### [Work to be completed]
Continue the text below on the Fund's investment practices, starting right after its last sentence about short sales.
━━ Text ━━
The above restrictions might not apply to the Fund’s investments in money market mutual funds, if the Fund’s investments fall within the exceptions set forth under the Rules and Regulations of the 1940 Act.

 

If the Fund invests in investment companies, pursuant to Section 12(d)(1)(F), it must comply with the following voting restrictions: when the Fund exercises voting rights, by proxy or otherwise, with respect to investment companies owned by the Fund, the Fund will either seek instruction from the Fund’s shareholders with regard to the voting of all proxies and vote in accordance with such instructions, or vote the shares held by the Fund in the same proportion as the vote of all other holders of such security. In addition, an investment company purchased by the Fund pursuant to Section 12(d)(1)(F) shall not be required to redeem its shares in an amount exceeding 1% of such investment company’s total outstanding shares in any period of less than thirty days. In addition to the management and operational fees the Fund bears directly in connection with its own operation, the Fund also bears its pro rata portion of the advisory and operational expenses of the other investment companies in which it invests.

 

Short Sales. The Fund may seek to realize additional gains through short sales. Short sales are transactions in which the Fund sells a security that it does not own, in anticipation of a decline in the value of that security. To complete such a transaction, the Fund must borrow the security to make delivery to the buyer. The Fund is then obligated to replace the security borrowed by purchasing it in the market at or prior to the time of replacement. The price at such time may be more or less than the price at which the security was sold by the Fund. Until the security is replaced, the Fund is required to repay the lender any dividends or interest that accrue during the period of the loan. To borrow the security, the Fund may also be required to pay a premium, which would increase the cost of the security sold. The net proceeds of the short sale will be retained by the broker (or by the Trust’s custodian in a special custody account), to the extent necessary to meet margin requirements, until the short position is closed out. The Fund will also incur transaction costs in effecting short sales.
━━━
━━ Data under study ━━
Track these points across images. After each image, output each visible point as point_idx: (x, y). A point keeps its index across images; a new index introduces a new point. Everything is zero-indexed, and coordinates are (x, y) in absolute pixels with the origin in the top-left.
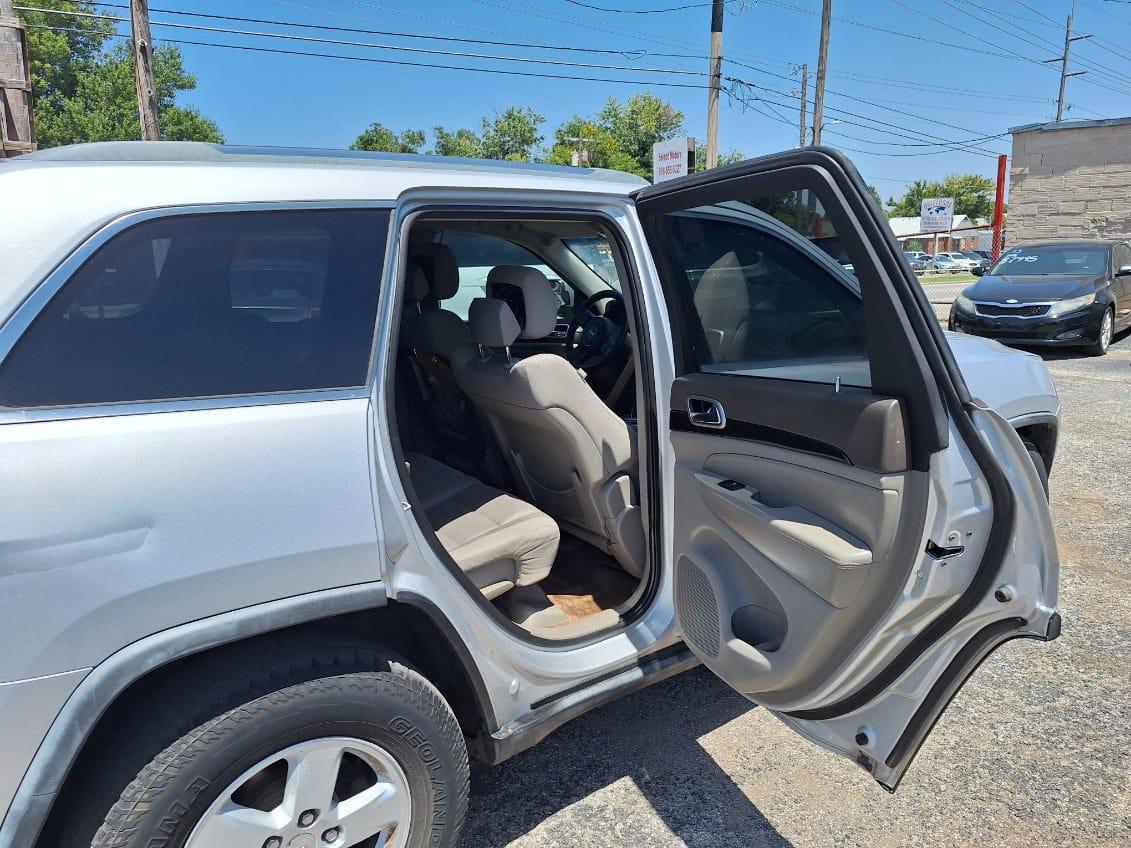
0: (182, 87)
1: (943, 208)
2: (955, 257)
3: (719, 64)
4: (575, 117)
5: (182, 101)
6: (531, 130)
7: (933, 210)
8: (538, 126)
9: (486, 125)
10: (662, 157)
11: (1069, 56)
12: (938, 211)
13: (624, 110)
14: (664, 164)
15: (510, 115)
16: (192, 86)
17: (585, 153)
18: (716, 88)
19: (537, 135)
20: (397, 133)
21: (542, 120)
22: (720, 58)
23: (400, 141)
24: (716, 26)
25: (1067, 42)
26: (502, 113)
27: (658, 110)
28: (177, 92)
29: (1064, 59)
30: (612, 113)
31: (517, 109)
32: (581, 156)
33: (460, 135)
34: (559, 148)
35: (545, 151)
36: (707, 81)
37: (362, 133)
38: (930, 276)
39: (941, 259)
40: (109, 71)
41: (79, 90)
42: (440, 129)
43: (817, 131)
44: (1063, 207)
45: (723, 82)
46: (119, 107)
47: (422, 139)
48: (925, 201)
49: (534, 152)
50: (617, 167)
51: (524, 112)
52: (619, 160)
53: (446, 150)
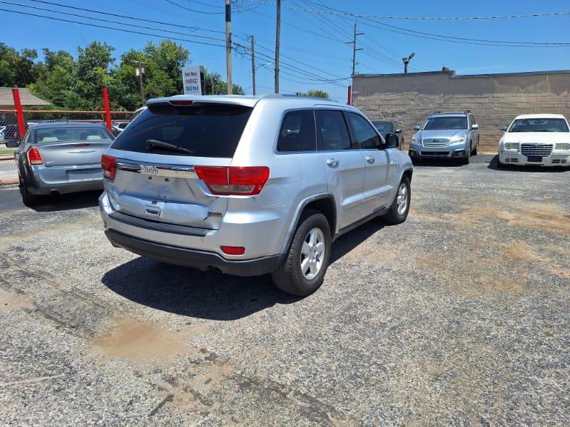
3: (230, 36)
6: (108, 55)
8: (111, 52)
9: (80, 50)
10: (187, 75)
11: (356, 41)
13: (158, 48)
14: (188, 78)
15: (94, 46)
17: (143, 70)
18: (229, 48)
20: (17, 50)
21: (113, 49)
22: (230, 34)
23: (21, 55)
24: (228, 19)
25: (355, 35)
26: (90, 44)
29: (354, 42)
30: (150, 49)
31: (97, 42)
32: (140, 71)
33: (60, 53)
34: (124, 65)
35: (117, 66)
36: (225, 44)
42: (47, 50)
44: (371, 107)
47: (36, 55)
49: (110, 66)
50: (157, 77)
51: (102, 44)
52: (158, 74)
53: (52, 62)
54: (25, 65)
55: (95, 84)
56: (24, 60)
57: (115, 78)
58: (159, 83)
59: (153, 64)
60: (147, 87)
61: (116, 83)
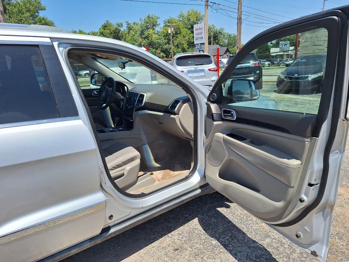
0: (41, 9)
1: (286, 45)
2: (290, 60)
4: (170, 17)
5: (41, 14)
6: (156, 22)
7: (283, 45)
8: (158, 20)
9: (141, 20)
10: (197, 30)
12: (284, 46)
13: (186, 14)
14: (197, 32)
15: (149, 17)
16: (44, 9)
17: (173, 29)
18: (207, 6)
19: (158, 23)
20: (114, 24)
21: (159, 18)
23: (115, 26)
26: (146, 16)
27: (196, 14)
28: (40, 12)
30: (181, 16)
31: (151, 15)
32: (171, 30)
33: (134, 23)
34: (165, 27)
35: (161, 28)
36: (204, 3)
37: (103, 24)
38: (282, 66)
39: (286, 61)
40: (16, 5)
41: (7, 11)
42: (127, 22)
43: (239, 19)
45: (209, 3)
46: (21, 17)
47: (122, 25)
48: (281, 42)
49: (157, 29)
50: (184, 33)
51: (153, 16)
52: (184, 31)
53: (130, 29)
54: (117, 32)
55: (148, 40)
56: (116, 29)
57: (159, 36)
58: (184, 37)
59: (181, 25)
60: (178, 40)
61: (160, 39)
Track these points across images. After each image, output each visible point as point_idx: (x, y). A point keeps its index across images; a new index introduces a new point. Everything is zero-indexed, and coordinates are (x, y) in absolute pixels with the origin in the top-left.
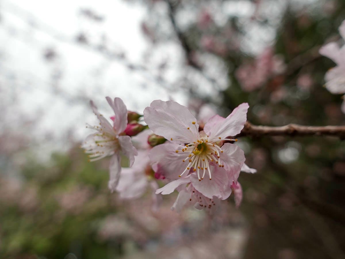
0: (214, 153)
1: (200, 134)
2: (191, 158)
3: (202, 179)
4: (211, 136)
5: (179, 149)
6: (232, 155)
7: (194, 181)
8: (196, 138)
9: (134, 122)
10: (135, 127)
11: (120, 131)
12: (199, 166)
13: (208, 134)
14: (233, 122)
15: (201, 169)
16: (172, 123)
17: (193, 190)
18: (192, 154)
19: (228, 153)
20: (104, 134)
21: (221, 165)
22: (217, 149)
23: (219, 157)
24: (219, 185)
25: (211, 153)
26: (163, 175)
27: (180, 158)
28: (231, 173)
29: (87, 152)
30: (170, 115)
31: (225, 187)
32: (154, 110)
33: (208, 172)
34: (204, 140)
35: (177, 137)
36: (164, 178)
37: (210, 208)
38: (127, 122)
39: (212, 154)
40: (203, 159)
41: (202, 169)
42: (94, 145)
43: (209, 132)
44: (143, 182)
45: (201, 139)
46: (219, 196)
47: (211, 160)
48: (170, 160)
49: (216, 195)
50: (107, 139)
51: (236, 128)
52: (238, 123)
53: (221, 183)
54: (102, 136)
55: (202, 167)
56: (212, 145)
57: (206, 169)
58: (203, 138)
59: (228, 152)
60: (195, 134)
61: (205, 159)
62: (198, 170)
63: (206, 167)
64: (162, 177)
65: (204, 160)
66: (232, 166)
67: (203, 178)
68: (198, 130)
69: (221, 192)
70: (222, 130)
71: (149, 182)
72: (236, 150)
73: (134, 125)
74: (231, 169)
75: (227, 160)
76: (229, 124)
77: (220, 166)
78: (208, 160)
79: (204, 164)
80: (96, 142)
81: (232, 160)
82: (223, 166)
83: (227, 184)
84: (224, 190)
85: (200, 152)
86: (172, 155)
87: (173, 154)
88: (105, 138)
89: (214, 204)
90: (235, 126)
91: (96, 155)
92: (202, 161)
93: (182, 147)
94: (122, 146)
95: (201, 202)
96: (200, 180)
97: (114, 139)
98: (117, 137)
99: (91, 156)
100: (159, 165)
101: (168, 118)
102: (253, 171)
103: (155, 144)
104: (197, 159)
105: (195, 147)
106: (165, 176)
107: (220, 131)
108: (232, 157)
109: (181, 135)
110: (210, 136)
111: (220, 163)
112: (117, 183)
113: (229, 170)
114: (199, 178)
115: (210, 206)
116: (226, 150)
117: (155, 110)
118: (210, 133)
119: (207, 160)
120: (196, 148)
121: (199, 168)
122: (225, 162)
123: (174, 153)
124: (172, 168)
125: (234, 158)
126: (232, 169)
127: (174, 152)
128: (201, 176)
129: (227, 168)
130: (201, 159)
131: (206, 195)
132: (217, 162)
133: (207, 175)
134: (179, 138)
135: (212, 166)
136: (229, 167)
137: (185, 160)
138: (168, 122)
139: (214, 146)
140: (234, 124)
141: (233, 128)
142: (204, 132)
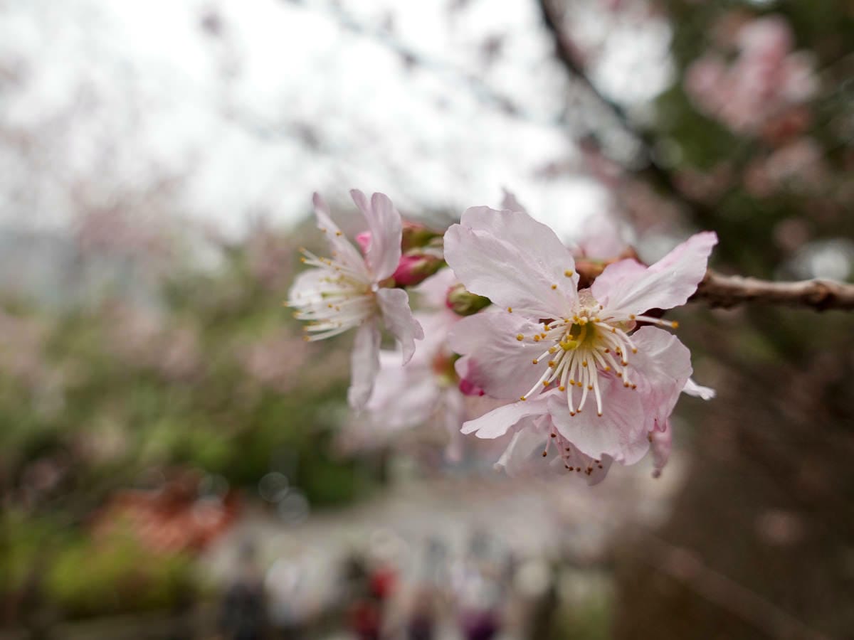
━━━
### [Written response]
 

The Fund will incur a loss as a result of the short sale if the price of the security increases between the date of the short sale and the date which the Fund replaces the borrowed security. The Fund will realize a gain if the security declines in price between those dates. The amount of any gain will be decreased, and the amount of loss increased, by the amount of the premium, dividends, interest, or expense the Fund may be required to pay in connection with a short sale. An increase in the value of a security sold short by the Fund over the price at which it was sold short will result in a loss to the Fund. There can be no assurance that the Fund will be able to close out the position at any particular time or at any acceptable price.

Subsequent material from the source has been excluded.